Gubernur Sumsel Nanti, Jangan Lupakan Wisata Berbasis Sejarah
Pemerintah Provinsi (Pemprov) Sumsel seharusnya lebih mengeksplorasi destinasi wisata lainnya yang lebih menggaung ke nusantara. Paling tidak, destinasi wisata berbasis sejarah atau historia menjadi potensi dan peluang besar dan terbuka bagi Sumsel untuk dikunjungi wisatawan lokal dan manca negara. Bukankah usia kota-kota yang ada di Provinsi Sumsel sudah ada sejak zaman kolonial. Artinya, peluang untuk mengeksplorasi dan mengedukasi masyarakat akan sejarah masa lampau menjadi daya tarik yang eksklusif bagi orang di luar Sumsel.
Dari pengamantan saya, sebagai orang yang sudah bekerja di luar Sumsel lebih dari 25 tahun, kondisi destinasi wisata di Sumsel masih sangat jauh ketinggalan dibandingkan provinsi lainnya di Sumatra, terlebih di Provinsi Lampung. Provinsi Lampung terus mengejar ketertinggal dari provinsi lain, utamanya di sektor pariwisata. Minat investasi sektor pariwisata di provinsi ujung selatan Pulau Sumatra tersebut selalu menjadi incaran.

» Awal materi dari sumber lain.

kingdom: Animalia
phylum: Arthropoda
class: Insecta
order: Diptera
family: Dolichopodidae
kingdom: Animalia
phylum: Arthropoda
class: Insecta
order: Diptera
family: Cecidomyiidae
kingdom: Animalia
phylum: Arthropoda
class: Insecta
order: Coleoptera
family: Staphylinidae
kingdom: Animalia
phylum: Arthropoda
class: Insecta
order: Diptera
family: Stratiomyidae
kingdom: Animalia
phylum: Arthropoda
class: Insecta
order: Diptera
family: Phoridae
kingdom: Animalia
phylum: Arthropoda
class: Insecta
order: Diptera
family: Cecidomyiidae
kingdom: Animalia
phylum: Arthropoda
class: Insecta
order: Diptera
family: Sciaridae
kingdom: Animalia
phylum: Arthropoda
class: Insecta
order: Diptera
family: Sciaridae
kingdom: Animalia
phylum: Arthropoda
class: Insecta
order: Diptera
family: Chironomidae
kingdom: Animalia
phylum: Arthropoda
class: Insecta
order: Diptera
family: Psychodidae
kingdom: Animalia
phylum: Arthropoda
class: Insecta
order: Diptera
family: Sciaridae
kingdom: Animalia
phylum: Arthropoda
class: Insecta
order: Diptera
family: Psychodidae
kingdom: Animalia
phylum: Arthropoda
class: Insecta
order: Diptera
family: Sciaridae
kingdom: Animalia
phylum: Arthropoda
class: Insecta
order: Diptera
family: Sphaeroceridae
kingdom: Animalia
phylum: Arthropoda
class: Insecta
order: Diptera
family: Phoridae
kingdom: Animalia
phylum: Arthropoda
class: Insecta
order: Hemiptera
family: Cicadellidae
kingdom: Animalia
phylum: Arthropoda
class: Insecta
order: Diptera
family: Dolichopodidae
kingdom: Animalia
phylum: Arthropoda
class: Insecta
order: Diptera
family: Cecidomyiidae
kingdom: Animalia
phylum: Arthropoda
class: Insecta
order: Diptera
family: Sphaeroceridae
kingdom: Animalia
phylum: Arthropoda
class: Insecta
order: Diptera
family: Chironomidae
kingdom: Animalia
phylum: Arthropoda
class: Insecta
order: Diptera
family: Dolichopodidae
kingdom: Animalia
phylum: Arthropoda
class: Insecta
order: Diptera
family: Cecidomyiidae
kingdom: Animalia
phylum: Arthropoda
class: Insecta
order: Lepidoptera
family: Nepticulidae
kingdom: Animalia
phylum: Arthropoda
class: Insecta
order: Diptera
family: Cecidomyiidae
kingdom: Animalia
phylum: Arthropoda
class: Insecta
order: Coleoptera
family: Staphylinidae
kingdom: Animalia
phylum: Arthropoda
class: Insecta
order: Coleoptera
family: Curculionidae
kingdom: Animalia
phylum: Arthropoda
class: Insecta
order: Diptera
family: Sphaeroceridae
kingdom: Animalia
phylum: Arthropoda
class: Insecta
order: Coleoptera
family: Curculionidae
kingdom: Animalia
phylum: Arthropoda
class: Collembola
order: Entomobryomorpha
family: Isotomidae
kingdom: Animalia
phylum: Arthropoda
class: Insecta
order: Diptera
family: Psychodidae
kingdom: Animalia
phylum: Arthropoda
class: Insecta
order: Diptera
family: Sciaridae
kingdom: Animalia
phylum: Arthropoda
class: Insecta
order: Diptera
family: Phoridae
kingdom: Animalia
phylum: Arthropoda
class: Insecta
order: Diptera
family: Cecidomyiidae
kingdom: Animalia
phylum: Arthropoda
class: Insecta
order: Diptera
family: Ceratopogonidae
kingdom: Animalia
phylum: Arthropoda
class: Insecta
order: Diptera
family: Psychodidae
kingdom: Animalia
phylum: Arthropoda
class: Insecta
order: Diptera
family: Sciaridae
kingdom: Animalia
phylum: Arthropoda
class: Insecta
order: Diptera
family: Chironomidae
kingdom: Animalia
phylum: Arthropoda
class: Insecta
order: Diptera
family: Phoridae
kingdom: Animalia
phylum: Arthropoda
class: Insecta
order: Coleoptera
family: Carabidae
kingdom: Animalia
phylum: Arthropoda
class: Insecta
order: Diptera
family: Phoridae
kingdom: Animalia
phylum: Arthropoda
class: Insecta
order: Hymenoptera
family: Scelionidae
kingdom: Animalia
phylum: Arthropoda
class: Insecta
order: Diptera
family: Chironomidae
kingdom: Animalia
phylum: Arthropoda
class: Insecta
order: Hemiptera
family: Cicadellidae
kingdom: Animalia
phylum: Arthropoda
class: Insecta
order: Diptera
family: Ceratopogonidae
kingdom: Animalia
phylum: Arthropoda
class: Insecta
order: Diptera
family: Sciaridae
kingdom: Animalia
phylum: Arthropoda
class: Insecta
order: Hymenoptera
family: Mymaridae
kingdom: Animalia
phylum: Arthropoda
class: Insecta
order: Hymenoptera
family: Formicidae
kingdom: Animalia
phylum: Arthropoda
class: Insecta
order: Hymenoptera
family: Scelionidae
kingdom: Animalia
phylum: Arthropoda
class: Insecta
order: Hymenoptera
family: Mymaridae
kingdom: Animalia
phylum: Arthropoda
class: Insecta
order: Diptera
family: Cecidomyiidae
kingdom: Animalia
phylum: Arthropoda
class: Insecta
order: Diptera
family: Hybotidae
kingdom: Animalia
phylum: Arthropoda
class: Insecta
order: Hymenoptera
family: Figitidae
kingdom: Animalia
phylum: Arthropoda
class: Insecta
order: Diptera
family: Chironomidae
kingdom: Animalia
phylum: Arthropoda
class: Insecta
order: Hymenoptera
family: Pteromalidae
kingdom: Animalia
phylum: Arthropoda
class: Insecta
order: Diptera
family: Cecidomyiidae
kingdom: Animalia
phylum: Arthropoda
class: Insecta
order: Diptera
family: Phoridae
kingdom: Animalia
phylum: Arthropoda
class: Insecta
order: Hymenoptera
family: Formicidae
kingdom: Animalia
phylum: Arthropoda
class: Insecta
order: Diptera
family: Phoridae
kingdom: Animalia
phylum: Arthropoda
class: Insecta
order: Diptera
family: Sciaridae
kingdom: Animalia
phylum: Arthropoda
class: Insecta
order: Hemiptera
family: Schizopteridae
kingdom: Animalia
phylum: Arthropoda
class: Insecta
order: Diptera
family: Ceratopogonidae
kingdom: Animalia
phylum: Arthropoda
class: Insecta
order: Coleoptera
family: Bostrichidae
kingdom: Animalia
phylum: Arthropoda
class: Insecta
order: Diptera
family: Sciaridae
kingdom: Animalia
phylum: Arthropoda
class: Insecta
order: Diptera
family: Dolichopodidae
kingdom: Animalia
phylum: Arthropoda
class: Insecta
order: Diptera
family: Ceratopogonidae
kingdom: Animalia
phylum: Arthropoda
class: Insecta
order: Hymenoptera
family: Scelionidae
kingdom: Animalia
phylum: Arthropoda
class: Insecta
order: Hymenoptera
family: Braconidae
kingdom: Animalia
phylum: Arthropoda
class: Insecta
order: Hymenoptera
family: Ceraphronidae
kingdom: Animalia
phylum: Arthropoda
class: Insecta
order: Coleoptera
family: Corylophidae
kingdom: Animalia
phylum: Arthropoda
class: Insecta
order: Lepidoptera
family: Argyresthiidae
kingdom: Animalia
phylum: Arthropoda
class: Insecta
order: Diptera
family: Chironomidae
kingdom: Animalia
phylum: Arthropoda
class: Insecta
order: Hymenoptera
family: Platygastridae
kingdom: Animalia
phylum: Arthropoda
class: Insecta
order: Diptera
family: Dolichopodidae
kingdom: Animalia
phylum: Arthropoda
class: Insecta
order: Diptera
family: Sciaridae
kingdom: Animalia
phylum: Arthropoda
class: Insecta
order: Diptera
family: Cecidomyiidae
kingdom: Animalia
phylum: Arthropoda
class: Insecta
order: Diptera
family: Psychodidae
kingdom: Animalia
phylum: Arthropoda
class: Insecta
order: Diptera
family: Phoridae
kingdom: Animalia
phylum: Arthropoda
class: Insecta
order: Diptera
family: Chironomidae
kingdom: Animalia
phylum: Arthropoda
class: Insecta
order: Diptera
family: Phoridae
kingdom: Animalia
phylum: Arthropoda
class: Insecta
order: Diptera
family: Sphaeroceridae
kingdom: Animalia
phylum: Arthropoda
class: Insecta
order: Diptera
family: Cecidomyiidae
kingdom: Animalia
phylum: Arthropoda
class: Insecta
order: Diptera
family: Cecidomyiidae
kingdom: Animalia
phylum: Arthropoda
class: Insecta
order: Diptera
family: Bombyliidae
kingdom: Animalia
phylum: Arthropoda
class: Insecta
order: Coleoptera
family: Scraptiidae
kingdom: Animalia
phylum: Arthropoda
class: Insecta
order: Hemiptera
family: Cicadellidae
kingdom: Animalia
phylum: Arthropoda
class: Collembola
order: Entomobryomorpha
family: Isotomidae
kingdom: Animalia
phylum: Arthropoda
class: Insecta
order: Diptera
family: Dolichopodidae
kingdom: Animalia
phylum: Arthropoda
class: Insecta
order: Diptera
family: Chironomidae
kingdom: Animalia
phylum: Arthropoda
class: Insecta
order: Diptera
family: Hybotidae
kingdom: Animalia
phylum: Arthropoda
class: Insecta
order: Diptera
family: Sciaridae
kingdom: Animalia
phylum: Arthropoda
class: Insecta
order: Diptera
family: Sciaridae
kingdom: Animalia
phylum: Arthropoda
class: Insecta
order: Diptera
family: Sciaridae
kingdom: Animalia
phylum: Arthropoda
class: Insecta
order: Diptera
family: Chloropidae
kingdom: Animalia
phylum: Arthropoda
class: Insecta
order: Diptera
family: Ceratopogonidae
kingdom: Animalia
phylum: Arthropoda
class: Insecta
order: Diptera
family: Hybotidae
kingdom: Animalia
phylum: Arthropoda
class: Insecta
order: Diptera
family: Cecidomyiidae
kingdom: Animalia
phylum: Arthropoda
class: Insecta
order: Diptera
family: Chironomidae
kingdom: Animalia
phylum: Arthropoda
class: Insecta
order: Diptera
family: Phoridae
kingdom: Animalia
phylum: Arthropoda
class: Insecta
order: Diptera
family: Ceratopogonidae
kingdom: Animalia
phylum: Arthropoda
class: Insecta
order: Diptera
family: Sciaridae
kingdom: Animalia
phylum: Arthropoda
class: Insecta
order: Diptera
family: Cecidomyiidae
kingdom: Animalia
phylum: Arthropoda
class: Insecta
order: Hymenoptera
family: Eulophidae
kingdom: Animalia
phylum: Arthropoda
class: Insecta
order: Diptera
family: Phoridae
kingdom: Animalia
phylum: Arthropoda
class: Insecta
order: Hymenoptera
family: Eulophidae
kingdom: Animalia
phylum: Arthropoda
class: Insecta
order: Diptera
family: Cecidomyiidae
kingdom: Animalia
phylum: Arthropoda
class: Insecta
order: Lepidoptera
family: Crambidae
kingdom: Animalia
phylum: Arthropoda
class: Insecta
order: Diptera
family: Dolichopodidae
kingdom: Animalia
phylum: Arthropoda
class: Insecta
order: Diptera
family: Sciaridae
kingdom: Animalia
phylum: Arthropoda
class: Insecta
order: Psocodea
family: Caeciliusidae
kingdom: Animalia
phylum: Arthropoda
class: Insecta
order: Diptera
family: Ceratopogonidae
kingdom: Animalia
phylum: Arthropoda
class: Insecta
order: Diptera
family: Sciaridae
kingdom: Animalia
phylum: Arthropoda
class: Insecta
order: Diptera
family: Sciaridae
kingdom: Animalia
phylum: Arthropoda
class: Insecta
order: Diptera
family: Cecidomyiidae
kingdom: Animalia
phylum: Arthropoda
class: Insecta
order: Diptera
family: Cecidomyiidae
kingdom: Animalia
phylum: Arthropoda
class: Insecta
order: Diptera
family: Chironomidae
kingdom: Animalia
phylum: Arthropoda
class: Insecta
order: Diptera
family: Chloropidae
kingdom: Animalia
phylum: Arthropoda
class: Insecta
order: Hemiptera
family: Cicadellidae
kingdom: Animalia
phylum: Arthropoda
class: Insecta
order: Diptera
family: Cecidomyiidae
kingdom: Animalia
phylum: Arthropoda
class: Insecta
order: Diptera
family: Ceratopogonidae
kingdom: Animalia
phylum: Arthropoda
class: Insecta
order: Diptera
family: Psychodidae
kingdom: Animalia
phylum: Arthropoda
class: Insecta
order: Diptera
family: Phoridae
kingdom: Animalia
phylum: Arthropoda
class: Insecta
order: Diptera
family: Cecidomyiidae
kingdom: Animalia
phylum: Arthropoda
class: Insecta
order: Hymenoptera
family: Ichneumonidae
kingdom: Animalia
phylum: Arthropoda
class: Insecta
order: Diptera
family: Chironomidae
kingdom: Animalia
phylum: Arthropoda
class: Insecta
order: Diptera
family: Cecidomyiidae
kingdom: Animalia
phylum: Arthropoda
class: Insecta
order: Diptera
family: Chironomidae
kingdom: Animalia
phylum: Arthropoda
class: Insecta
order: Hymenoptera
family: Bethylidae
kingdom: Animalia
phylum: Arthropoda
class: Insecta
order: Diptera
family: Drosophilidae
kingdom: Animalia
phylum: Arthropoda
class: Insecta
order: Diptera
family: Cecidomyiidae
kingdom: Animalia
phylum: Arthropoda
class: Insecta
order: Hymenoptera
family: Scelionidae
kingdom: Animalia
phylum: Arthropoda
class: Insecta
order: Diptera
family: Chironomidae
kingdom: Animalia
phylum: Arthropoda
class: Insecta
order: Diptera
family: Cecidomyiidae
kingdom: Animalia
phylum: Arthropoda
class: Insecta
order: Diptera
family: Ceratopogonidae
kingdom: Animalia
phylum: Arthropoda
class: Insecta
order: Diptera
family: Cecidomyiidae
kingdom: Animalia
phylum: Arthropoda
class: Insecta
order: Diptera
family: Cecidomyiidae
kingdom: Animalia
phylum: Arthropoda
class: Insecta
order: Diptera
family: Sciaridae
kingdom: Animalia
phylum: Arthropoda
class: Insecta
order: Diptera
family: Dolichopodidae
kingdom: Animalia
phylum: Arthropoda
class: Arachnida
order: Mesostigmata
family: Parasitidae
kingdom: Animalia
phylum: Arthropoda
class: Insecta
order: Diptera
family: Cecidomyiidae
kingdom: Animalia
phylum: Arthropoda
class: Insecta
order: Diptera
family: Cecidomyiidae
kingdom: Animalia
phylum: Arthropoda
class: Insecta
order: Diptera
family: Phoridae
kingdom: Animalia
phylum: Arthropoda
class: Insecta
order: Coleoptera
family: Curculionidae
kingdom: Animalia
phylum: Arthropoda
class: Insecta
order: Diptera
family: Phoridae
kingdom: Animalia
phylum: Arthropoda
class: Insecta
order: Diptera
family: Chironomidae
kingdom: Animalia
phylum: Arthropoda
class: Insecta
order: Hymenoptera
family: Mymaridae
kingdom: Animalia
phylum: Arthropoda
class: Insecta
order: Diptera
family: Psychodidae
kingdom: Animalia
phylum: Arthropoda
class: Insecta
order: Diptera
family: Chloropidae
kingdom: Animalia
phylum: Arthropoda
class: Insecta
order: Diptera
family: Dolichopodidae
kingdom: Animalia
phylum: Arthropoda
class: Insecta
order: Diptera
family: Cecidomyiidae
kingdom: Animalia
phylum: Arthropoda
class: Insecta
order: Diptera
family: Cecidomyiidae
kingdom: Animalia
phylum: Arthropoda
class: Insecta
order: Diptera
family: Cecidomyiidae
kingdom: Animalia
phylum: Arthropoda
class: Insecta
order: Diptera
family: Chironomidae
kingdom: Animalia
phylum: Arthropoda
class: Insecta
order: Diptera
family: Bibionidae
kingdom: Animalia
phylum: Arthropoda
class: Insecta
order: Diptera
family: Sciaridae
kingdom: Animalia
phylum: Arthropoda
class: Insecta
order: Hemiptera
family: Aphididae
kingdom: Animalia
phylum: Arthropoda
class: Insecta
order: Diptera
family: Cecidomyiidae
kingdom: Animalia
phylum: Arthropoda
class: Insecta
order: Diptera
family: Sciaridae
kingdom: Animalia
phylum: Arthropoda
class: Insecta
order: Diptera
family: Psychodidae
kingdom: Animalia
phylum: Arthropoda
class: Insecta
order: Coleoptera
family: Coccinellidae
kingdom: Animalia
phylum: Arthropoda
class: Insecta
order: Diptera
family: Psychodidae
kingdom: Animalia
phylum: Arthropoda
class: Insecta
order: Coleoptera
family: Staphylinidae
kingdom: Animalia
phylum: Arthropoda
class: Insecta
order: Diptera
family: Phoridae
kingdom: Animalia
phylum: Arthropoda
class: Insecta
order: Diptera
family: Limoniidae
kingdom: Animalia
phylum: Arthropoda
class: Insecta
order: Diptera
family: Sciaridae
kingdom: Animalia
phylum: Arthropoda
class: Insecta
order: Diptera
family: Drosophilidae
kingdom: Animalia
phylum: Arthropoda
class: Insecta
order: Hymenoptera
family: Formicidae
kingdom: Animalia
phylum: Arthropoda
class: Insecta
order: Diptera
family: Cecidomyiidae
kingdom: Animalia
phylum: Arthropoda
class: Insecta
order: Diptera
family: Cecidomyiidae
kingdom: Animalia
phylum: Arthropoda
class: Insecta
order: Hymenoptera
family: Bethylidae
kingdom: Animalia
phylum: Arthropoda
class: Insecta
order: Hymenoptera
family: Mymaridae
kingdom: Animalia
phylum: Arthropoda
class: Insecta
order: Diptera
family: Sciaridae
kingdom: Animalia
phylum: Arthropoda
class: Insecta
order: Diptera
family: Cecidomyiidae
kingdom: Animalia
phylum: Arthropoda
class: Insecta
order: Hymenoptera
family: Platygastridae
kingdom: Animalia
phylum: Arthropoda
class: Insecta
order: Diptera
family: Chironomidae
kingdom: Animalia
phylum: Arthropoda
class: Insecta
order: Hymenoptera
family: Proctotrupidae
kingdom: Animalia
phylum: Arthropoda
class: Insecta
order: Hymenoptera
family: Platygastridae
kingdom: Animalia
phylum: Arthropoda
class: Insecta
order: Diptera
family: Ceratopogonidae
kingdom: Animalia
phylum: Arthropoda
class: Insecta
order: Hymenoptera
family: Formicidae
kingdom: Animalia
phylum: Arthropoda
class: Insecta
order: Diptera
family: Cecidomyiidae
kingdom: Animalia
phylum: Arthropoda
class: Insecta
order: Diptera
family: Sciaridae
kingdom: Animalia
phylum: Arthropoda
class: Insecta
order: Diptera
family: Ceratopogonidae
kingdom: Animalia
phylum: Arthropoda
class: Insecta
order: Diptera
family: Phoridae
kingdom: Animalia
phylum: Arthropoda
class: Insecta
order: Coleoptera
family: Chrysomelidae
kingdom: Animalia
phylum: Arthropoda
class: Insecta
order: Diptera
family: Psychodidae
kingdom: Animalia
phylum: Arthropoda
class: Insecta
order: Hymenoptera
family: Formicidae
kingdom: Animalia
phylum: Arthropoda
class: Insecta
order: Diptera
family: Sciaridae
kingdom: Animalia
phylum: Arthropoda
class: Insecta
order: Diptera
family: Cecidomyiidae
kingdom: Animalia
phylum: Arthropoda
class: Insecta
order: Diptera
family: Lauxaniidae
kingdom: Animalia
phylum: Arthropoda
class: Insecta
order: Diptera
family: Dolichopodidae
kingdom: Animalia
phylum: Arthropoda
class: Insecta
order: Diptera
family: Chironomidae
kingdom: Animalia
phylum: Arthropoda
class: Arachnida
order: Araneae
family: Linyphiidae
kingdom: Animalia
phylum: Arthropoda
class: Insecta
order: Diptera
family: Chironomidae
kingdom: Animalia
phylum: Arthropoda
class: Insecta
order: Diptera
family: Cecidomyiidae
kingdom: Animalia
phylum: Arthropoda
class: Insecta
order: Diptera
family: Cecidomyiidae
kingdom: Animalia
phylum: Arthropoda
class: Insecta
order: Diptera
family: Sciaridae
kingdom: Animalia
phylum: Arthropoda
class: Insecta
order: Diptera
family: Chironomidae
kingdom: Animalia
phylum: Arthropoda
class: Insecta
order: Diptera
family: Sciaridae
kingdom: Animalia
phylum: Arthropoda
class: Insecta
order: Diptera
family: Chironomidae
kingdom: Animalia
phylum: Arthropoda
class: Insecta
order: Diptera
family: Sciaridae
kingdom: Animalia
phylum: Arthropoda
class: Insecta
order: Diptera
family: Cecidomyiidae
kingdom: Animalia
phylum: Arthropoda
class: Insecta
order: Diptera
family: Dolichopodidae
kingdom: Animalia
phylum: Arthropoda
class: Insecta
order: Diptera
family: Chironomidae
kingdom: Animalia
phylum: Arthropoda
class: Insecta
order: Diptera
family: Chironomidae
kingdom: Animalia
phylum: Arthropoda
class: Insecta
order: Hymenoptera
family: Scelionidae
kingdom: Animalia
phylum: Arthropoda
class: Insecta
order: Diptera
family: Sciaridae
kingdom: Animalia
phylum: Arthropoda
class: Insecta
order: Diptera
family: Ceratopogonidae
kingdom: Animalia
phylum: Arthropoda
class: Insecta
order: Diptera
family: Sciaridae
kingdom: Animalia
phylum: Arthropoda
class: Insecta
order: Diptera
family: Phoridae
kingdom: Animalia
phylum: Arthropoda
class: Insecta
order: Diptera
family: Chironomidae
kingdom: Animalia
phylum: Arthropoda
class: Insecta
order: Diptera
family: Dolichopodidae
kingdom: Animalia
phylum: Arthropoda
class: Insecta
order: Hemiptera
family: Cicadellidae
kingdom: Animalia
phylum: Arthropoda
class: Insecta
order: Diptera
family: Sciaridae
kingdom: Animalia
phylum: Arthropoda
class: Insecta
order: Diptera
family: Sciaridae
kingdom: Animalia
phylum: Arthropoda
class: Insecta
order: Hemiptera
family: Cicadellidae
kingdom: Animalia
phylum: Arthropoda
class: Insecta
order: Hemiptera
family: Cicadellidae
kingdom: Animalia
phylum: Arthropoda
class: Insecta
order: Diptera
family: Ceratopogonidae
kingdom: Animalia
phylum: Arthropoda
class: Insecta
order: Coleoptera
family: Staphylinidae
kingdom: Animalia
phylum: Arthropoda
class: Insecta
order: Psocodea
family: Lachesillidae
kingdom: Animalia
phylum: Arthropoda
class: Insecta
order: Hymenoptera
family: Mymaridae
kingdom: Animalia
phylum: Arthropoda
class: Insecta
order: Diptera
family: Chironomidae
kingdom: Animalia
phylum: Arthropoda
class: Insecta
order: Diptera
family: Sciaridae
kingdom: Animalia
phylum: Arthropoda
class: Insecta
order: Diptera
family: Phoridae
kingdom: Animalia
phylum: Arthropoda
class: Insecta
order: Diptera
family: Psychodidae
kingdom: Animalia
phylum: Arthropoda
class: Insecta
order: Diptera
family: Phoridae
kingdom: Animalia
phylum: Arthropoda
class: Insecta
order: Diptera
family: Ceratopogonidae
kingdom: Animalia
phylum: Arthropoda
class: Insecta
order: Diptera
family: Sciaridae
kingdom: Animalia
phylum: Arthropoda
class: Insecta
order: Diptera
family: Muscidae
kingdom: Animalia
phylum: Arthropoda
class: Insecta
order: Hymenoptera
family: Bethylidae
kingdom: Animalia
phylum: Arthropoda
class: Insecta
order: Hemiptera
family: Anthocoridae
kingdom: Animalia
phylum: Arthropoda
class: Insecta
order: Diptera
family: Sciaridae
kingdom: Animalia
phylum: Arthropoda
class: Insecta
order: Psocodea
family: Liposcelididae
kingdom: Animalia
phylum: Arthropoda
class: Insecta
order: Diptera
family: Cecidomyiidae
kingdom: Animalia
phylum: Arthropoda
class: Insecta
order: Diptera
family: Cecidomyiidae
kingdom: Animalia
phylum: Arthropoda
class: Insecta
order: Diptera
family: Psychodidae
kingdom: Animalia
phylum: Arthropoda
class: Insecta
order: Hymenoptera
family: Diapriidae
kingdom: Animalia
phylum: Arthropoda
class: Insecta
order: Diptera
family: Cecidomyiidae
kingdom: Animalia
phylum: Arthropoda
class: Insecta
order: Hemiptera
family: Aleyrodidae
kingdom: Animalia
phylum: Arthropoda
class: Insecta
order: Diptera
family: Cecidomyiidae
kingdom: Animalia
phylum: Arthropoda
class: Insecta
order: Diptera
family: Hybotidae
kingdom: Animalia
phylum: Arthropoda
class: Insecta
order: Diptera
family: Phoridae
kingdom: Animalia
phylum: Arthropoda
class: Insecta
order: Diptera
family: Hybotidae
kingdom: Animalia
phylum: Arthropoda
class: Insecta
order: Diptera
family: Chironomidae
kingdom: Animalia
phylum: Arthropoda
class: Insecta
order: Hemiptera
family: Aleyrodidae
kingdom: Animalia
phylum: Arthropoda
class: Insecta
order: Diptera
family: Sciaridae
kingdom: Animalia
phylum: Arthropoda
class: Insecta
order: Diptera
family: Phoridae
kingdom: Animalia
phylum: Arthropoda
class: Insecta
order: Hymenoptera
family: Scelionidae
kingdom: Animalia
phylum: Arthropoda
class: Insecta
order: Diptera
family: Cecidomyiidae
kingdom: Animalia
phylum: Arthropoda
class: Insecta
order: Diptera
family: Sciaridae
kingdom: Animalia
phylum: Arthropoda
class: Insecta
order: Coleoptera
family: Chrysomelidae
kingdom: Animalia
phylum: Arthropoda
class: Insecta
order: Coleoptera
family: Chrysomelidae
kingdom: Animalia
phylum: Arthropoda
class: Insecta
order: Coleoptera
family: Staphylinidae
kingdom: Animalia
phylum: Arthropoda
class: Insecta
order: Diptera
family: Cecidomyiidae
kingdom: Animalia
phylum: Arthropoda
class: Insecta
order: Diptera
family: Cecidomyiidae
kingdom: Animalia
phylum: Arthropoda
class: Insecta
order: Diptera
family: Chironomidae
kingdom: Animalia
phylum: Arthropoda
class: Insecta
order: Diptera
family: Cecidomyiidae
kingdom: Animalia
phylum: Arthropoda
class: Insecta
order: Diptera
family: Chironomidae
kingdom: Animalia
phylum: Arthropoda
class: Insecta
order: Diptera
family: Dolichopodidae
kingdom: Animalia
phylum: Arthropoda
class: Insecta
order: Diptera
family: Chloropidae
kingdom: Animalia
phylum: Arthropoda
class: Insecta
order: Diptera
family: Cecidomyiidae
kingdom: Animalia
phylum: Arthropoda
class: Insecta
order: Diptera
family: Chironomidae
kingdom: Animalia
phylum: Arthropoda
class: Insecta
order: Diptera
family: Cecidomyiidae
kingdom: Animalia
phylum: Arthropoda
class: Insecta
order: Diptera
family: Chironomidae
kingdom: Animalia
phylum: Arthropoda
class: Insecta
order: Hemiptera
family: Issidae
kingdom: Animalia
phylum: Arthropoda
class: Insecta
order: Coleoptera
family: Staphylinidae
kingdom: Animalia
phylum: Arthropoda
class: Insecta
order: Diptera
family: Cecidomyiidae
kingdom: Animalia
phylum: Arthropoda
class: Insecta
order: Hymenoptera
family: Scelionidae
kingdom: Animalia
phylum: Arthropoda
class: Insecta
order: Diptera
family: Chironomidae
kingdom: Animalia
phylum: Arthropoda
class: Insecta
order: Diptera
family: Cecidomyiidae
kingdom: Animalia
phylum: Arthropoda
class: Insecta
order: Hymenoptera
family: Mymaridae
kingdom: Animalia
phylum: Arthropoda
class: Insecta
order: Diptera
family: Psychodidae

Memang, secara geografis Provinsi Lampung lebih di atas Provinsi Sumsel di sektor pariwisata. Artinya, wisata alam dan lautnya menjad daya tarik tersendiri orang ingin berkunjung. Investor lebih melirik dan tertarik berinvestasi di sektor wisata laut, pantai, pulau, gunung, bukit, dan alam terbuka lainnya. Ini lebihnya di Lampung.
Tapi, di Sumsel, tak demikian. Lain ladang lain ilalang, lain lubuk lain ikannya. Peluang berinvestasi di sektor pariwisata tak hanya melulu mengandalkan kondisi alam dan panoramanya. Masih banyak peluang untuk mengeksplorasi destinasi wisata agar orang tetap tertarik berkunjung ke daerah-daerah di Sumsel. Jembatan Ampera, Sungai Musi, dan kuliner pempek dan kerabat makanan lainnya yang sudah terkenal, jadikan sebagai pintu masuk wisatawan untuk berkunjung ke daerah lainnya.
Secara historis, kota-kota dan daerah di Sumsel pernah menjadi daerah koloni Belanda. Zaman dulu, negara-negara penjajah jelas tak sembarangan menempatkan orang atau membangun basis pertahanan dan wilayah perdagangan, termasuk dermaga pelabuhan di beberapa tempat di Sumsel.
Daerah-daerah koloni tersebut, sedikit banyak masih tersisa dan diwarisi masyarakat di Sumsel. Terdapat juga perusahaan minyak dan gas, pabrik pupuk, pabrik semen, tambang batubara, kereta api, perkebunan teh dan kopi, dan lain sebagainya.
Bukan untuk mengungkap luka lama bangsa Indonesia khususnya masyarakat Sumsel atas kekuasaan hegemoni negara penjajah. Tapi, setidaknya dapat membuka cakrawala, wawasan dan literasi sejarah nasional bagi anak bangsa di era milenial dan generasi terkeni.
Destinasi wisata berbasis historis sudah selayaknya di munculkan atau direvitasliasi di Sumsel. Masih banyak potensi wisata bersejarah yang belum mengemuka, sehingga orang Sumsel sendiri banyak “kehilangan” sejarah daerahnya, dan ironisnya lebih mengenal sejarah kota wisata di luar Sumsel.